Fresh off a seven-party deal to form a new, and much larger company under its name, Clearwire Corp. reported more than $176 million in losses during the first quarter of the year as it expanded its fixed high-speed wireless network and built up its first mobile WiMAX network in Portland, Ore.
The company’s losses nearly doubled from a year prior, and yet the company’s stock was up almost 4% on the news to $13.24. Clearwire’s stock has dropped from a high of $16.46 it held just before the new deal was announced. Today marks the first significant rebound.
The company netted 48,000 new subscribers during the quarter and ended the quarter with about 443,000 total customers across its domestic and international operations, representing an overall growth rate of 72% from a year ago.
New market launches brought on additional financial losses for the company, yet its revenues jumped 76% from last year’s first quarter, the company said. Churn was up from 1.6% in the year-ago period to 2.2%, as churn in international markets brought up the average. Average revenue per user bumped up from $35.80 to $36.86 year-over-year.

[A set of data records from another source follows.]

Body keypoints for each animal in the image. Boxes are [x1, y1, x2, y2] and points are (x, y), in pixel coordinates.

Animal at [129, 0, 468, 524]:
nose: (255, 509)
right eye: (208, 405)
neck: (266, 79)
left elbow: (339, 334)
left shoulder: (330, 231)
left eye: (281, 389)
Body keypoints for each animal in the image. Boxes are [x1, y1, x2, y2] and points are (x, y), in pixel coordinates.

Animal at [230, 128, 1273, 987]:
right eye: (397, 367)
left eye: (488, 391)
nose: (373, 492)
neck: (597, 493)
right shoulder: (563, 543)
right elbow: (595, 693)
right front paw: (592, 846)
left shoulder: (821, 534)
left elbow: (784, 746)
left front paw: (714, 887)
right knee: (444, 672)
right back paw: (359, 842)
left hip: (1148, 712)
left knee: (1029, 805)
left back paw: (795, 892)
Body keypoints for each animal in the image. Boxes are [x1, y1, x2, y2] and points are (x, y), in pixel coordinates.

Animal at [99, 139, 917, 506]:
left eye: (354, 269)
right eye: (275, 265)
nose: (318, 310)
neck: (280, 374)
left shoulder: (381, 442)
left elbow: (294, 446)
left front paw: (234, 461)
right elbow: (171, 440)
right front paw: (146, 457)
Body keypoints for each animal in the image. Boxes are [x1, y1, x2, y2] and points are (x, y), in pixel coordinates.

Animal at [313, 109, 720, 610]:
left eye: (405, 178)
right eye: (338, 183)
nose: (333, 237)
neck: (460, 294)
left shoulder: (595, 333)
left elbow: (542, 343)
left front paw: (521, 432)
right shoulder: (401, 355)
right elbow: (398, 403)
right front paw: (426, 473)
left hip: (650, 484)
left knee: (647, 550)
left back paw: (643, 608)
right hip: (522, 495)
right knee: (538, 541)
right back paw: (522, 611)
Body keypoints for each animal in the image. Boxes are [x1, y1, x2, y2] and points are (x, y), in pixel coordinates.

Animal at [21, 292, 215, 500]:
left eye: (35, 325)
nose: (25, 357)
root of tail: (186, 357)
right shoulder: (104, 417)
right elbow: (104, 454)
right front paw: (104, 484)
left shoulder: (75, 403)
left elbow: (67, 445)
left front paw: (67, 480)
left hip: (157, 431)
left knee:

“While our accumulated losses to date are slightly over $1 billion, this pales in comparison to the losses incurred by our wireless predecessors prior to reaching cash flow break-even,” said Perry Satterlee, president and COO, during a conference call. “As most of you know, I was at Nextel [Communications Inc.] and the COO of Nextel Partners [Inc.]. The combination of both companies to build a nationwide footprint had peak negative cash flow estimated at $18 billion.”
Once the new Clearwire deal closes with new investments, Satterlee said nationwide buildout would cost the new company about $2 billion to $2.3 billion total.
“Compare that outlay to the more than $16 billion that our major competitors just spent for new spectrum designated in part for the deployment of a next-generation network, and this is all before a single dollar of [capital expenditures] or [operating expenses] is spent,” she said. “We believe Clearwire represents one of the most cost-efficient nationwide deployments while producing one of the most capable wireless networks to date.”
Indeed, the company’s progress with mobile WiMAX sits high on most peoples’ minds.
During a conference call with investors and analysts, Clearwire VP and CTO John Saw said more than 70% of its WiMAX sites in the Portland area are live or in the process of being built.
“We are also acquiring, developing, and constructing additional sites in our Portland network to cover the remainder of the city and surrounding areas as we move towards a soft launch in Portland later in the year,” he said.
“Once we have soaked in the Portland network for several months, we expect to launch the other three markets,” Saw said. “Before we move to broader nationwide deployment, we intend to launch Atlanta, Las Vegas, and Grand Rapids, each of which will cover different market densities, topographies, demographics, and competitive landscapes, so that we can incorporate the lessons learned into the broader launch of mobile WiMAX in our markets throughout the country.”
CEO Ben Wolff said the deal to combine Clearwire and Sprint Nextel Corp.’s mobile WiMAX business is expected to close during the fourth quarter.